Mr. Peepers seemed perplexed, which may be understandable in retrospect, since Mr. Right believes that there is no such thing as a "great centrist."
Nevertheless, Mr. Right offered analogical suggestions. "Ted Kennedy is a great liberal, from the liberal perspective," he said with a hint of contempt, "Ronald Reagan was a great conservative." But Peepers had still not come up with a great centrist. This seemed to confirm Mr. Right's opinion.
Centrists, he opined, are nothing but fence straddlers who are unwilling to be honest about what they believe. Mr. Right himself believes that ideological correctness is essential to national well-being. Democrats and liberals must be defeated, he affirmed, because "their ideology is totally wrong for this country."

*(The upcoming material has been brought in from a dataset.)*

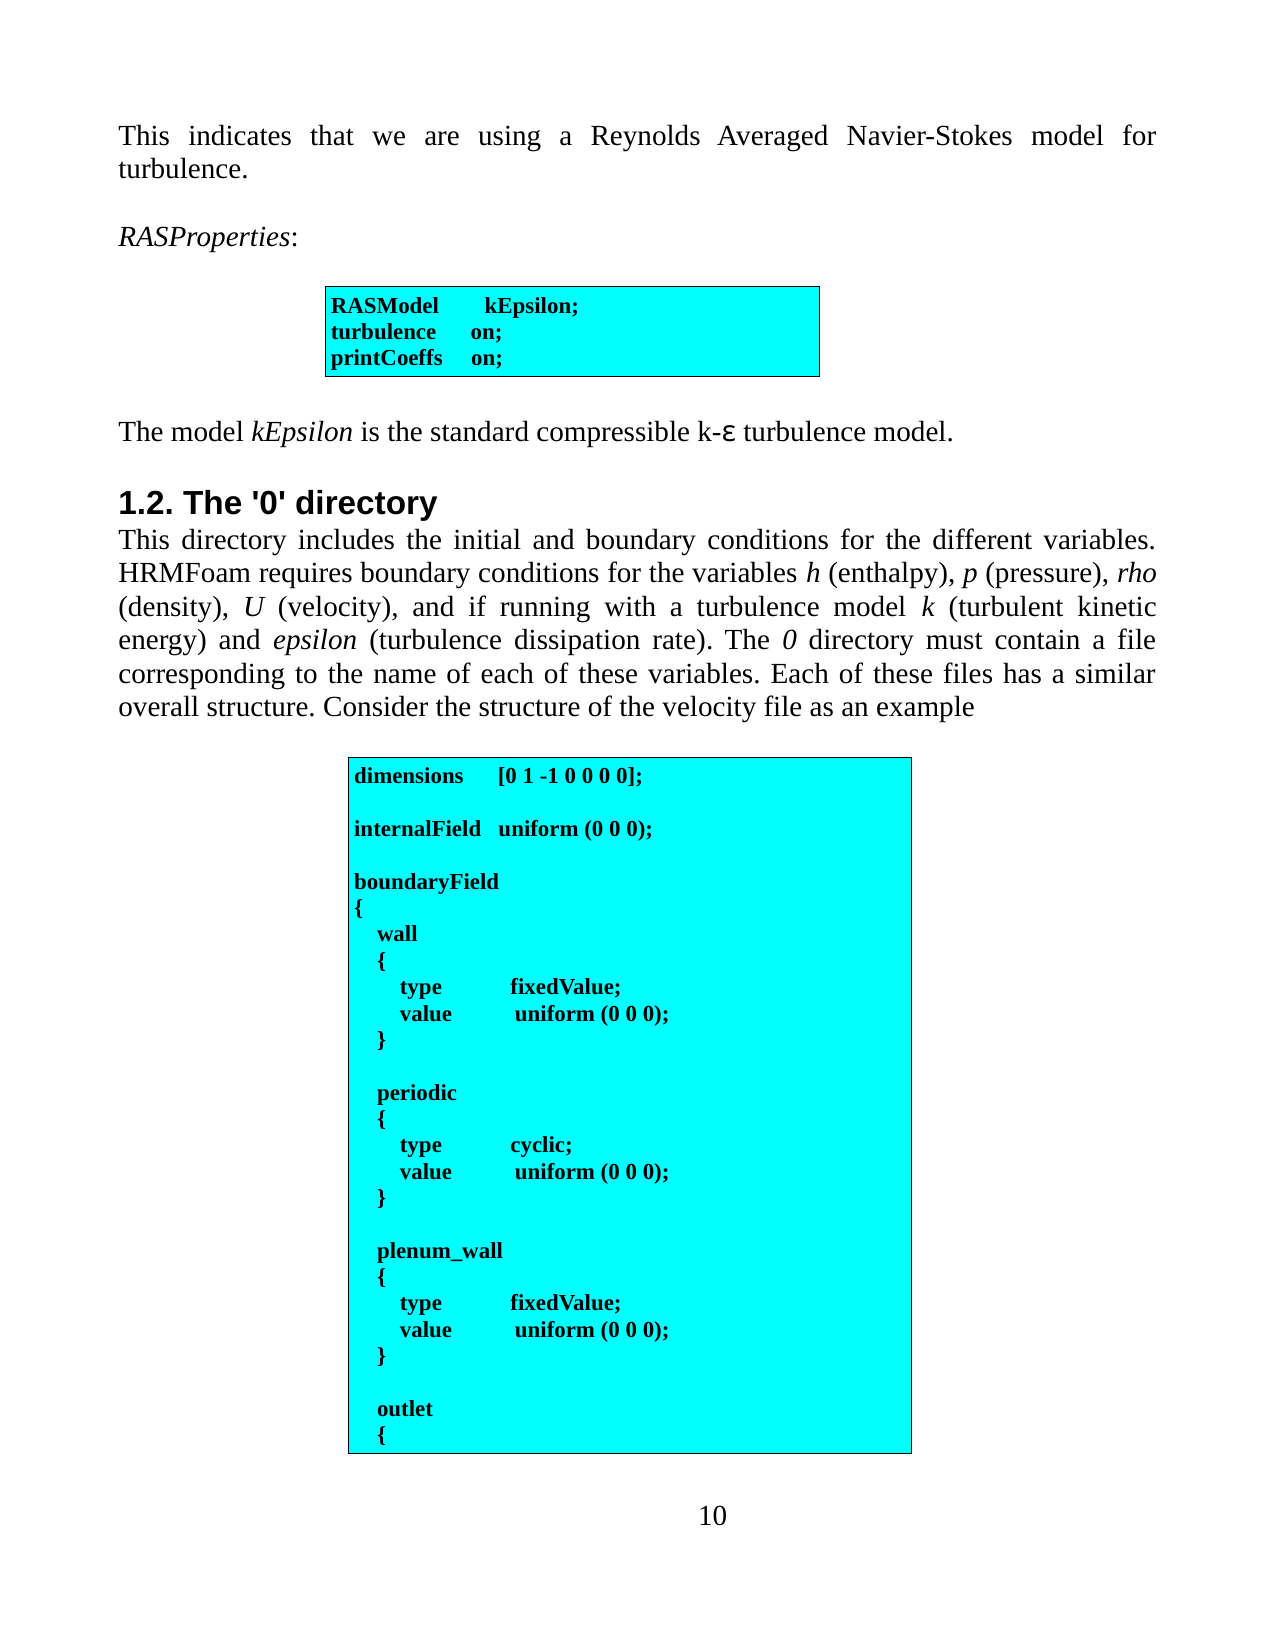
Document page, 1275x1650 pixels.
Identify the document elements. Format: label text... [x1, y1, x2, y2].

Mr. Right has no problem identifying himself with a conservative ideology. This struck me as strange, because I've read self-described conservative writers who've gladly defined their conservatism as an absence of ideology. Jeffrey Hart, an editor of National Review who has called George W. Bush the worst president in American history, says, "Ideology is always wrong because it edits reality and paralyzes thought." Many writers for The American Conservative magazine second this viewpoint. These conservatives claim to be guided by experience and the wisdom of the past. They define ideology as abstract, ahistorical, a demand that the world must be a certain way because we wish it so. They label neocons as "radicals" rather than "conservatives" because the neos self-consciously seek to instigate "revolutionary" change around the world. Mr. Right would deny that he is a neocon or a Bushie. He might dispute the definition of "ideology" offered here, but I didn't have time to test the idea, since my workday was done and I had a bus to catch.